BIRMINGHAM HIP* Resurfacing
BIRMINGHAM HIP* Resurfacing | Who is a Candidate for Hip Resurfacing? | Diseases of the Hip | Non-surgical Alternatives to Hip Resurfacing | The Procedure | The Implant | Hip Resurfacing: Pre-op & Surgery Day | Hip Rehabilitation After Surgery | Preventing Hip Resurfacing Complications | Frequently Asked Questions
The BIRMINGHAM HIP Resurfacing implant is not brand new. It has been in use around the world since 1997 and has since been implanted more than 60,000 times. It is new to the United States, however, where it was approved for use by the Food and Drug Administration in May 2006.
Although hip resurfacing is not a new concept, the technology behind the ground-breaking BIRMINGHAM HIP was developed by British orthopedic surgeons Mr. Derek McMinn and Mr. Ronan Treacy. The two surgeons now train orthopedists from around the globe on behalf of London-based medical device manufacturer Smith & Nephew. US surgeons given access to this implant may travel to England for specialized training or may train at one of the few US centers capable of hosting these focused sessions.
The benefits to patients of the BIRMINGHAM HIP Resurfacing technique and implant are clear. The implant’s head size, its bearing surfaces, and its bone-sparing technique make it a preferred choice for young, active patients. While the implant’s rate of survivorship is comparable to standard total hip replacements after five years, these three key advantages set the resurfacing technique and implant apart from its total hip replacement counterparts.
Dislocation is a leading cause of implant failure in total hip replacement. While total hip implants dislocate at a rate of one to three-percent over the lifetime of the implant, a study of 2,385 BIRMINGHAM HIP Resurfacing patients found that dislocation occurred in only 0.3-percent of cases five years after surgery.

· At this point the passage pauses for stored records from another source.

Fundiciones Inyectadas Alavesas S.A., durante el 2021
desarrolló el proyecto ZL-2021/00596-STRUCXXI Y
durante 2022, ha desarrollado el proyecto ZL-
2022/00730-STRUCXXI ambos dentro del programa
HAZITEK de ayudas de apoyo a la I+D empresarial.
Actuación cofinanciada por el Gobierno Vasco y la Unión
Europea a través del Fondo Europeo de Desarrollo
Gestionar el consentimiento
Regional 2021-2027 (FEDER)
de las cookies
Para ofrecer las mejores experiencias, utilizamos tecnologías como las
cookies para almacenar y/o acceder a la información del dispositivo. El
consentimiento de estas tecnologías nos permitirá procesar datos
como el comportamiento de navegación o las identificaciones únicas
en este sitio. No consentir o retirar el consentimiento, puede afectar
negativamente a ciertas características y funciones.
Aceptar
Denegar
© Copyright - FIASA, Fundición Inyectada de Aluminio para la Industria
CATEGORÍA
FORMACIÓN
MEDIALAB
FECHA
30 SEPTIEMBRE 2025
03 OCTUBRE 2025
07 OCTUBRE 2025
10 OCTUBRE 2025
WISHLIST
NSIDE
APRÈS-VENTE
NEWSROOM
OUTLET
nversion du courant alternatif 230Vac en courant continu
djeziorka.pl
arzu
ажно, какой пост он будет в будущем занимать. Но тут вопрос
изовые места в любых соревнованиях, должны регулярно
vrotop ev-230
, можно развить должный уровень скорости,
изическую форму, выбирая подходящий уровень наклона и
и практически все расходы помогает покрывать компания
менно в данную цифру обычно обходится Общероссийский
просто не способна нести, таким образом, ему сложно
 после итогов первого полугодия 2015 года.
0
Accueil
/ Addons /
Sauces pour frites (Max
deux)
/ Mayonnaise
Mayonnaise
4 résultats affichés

In this case, both the ball and socket are made from tough, smooth cobalt chrome metal. Traditionally, only the ball is made from cobalt chrome, and the socket is lined with a plastic cup. While this plastic cup has some design advantages, it does wear out over the course of many years since it rubs against the metal ball at a rate of nearly two million footsteps per year in physically active adults.
The plastic particles released into the area around the joint as a result of this plastic wear can lead to a condition called osteolysis, which causes the bone around the implant to soften, become unstable, and ultimately a corrective surgery and new implant are required.
However, when both surfaces of a hip implant are made from cobalt chrome, wear particles are reduced by 97-percent1, thus potentially extending the life of the implant.
There may be risks associated with metal-on-metal hip implants, though. While no evidence has been established on the subject, some are concerned that the increased level of metal ions found in the blood of metal-on-metal hip recipients may have negative effects on the human body. For this reason, some surgeons may not implant such a device in a patient with kidney disease (since healthy kidneys filter ions from your body) or in women who are or may become pregnant.
First, unlike a total hip replacement, the BIRMINGHAM HIP Resurfacing preserves your natural femoral neck. It is this neck length and angle that determines the natural length of your leg, and since it is not removed and replaced with an artificial device during a resurfacing procedure, concerns regarding leg length discrepancy are virtually non-existent.
Second, if your surgeon should determine you need to have your BIRMINGHAM HIP implant replaced at some point in the future, you may undergo a regular total hip replacement surgery. If you had originally undergone total hip replacement instead of hip resurfacing, you would be dealing with a more traumatic and complex procedure and you would be receiving a more invasive implant.
*Trademark of Smith & Nephew.
1Clarke IC, Good P, Williams P, Schroeder D, Anissian L, A. Stark, Oonishi H, Schuldies J, and Gustafson G. Ultra-low wear rates for rigid-on-rigid bearings in total hip replacements. Proc Inst Mech Eng [H]. 2000; 214(4):331-47.